··· SUPPLIED INFORMATION

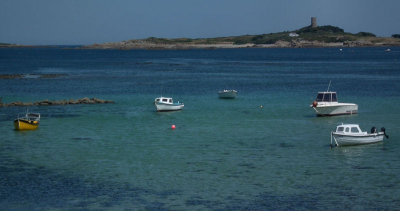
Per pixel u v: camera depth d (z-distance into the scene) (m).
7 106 82.94
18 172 43.28
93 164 45.81
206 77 149.62
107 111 78.12
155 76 153.25
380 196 37.09
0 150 51.38
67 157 48.38
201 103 88.44
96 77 147.38
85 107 82.56
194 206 35.28
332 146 52.84
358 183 40.06
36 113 69.75
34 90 110.19
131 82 131.38
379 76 146.00
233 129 62.53
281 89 112.12
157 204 35.72
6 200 36.34
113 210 34.62
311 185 39.62
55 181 40.72
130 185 39.75
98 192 38.16
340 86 116.69
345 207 35.00
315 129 62.44
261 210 34.47
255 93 104.31
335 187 39.12
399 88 109.88
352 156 48.56
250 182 40.41
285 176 41.94
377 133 54.28
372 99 91.06
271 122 67.69
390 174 42.44
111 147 52.56
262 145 53.41
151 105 85.62
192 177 41.75
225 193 37.84
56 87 116.88
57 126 64.94
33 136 58.38
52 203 35.88
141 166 45.09
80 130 62.12
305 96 97.88
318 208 34.84
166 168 44.41
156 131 61.44
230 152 50.22
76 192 38.12
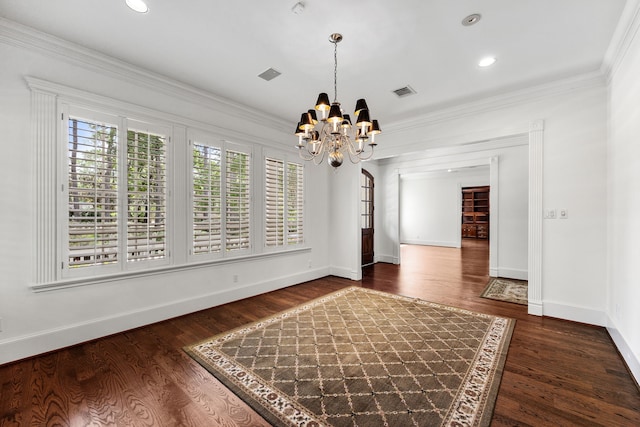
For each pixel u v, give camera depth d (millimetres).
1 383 2041
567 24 2248
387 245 7188
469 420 1665
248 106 4004
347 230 5344
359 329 2980
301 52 2656
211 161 3664
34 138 2404
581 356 2414
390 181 7113
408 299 4020
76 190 2611
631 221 2279
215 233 3703
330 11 2096
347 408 1777
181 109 3383
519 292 4371
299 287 4707
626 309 2365
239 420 1688
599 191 3010
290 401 1849
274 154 4496
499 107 3635
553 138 3262
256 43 2525
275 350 2531
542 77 3125
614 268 2756
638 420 1665
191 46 2576
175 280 3332
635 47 2146
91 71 2709
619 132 2596
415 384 2021
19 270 2344
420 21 2213
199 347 2592
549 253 3289
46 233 2457
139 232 3035
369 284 4910
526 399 1857
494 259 5477
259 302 3910
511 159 5328
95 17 2186
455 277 5441
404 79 3186
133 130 2982
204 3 2027
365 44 2525
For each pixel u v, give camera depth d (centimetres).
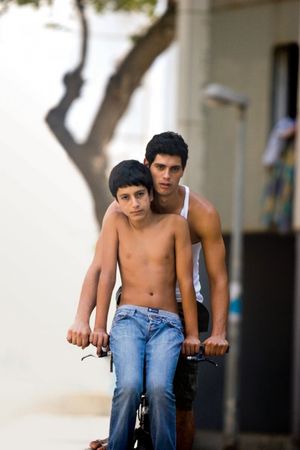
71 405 2539
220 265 1160
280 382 4150
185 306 1112
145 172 1091
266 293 4172
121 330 1091
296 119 4075
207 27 4022
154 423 1069
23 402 2512
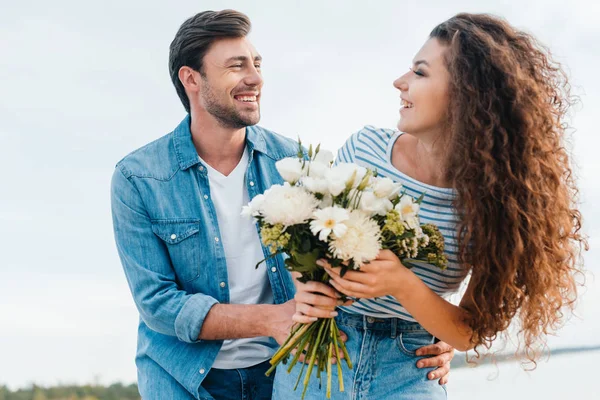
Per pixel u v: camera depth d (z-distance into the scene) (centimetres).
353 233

······

Every line of the data above is to be repeated exactly; the images are to be left out.

Per pixel u v: camera depth d (z-distance into the scene) (m).
7 106 82.94
18 172 43.28
93 164 45.81
206 77 149.62
107 111 78.12
155 76 153.25
380 196 37.09
0 150 51.38
67 157 48.38
201 103 88.44
96 77 147.38
85 107 82.56
194 206 35.28
332 146 52.84
358 183 40.06
36 113 69.75
34 90 110.19
131 82 131.38
379 76 146.00
233 129 62.53
281 89 112.12
157 204 35.72
6 200 36.34
113 210 34.62
311 185 39.62
55 181 40.72
130 185 39.75
98 192 38.16
340 86 116.69
345 207 35.00
315 129 62.44
261 210 34.47
255 93 104.31
335 187 39.12
399 88 109.88
352 156 48.56
250 182 40.41
285 176 41.94
377 133 54.28
372 99 91.06
271 122 67.69
390 174 42.44
111 147 52.56
262 145 53.41
151 105 85.62
192 177 41.75
225 193 37.84
56 87 116.88
57 126 64.94
33 136 58.38
52 203 35.88
141 166 45.09
80 130 62.12
305 96 97.88
318 208 34.84
166 168 44.41
156 131 61.44
230 152 50.22
76 192 38.12
For each pixel u v, give camera depth d (millimetres).
1 383 2041
567 24 2248
387 245 7188
469 420 1665
248 106 4004
347 230 5344
359 329 2980
301 52 2656
211 161 3664
34 138 2404
581 356 2414
390 181 7113
408 299 4020
76 190 2611
631 221 2279
215 233 3703
330 11 2096
347 408 1777
181 109 3383
519 292 4371
299 287 4707
626 309 2365
239 420 1688
599 191 3010
290 401 1849
274 154 4496
499 107 3635
553 138 3262
256 43 2525
275 350 2531
542 77 3125
614 268 2756
638 420 1665
191 46 2576
175 280 3332
635 47 2146
91 71 2709
619 132 2596
415 384 2021
19 270 2344
420 21 2213
199 347 2592
549 253 3289
46 233 2457
139 232 3035
369 284 4910
526 399 1857
494 259 5477
259 302 3910
511 159 5328
95 17 2186
455 277 5441
404 79 3186
133 130 2982
204 3 2027
365 44 2525
For each pixel u v, give camera depth d (centimetres).
71 405 2539
220 265 1160
280 382 4150
185 306 1112
145 172 1091
266 293 4172
121 330 1091
296 119 4075
207 27 4022
154 423 1069
23 402 2512
Per pixel u v: camera depth d (z-distance into the scene) (centimetres).
353 233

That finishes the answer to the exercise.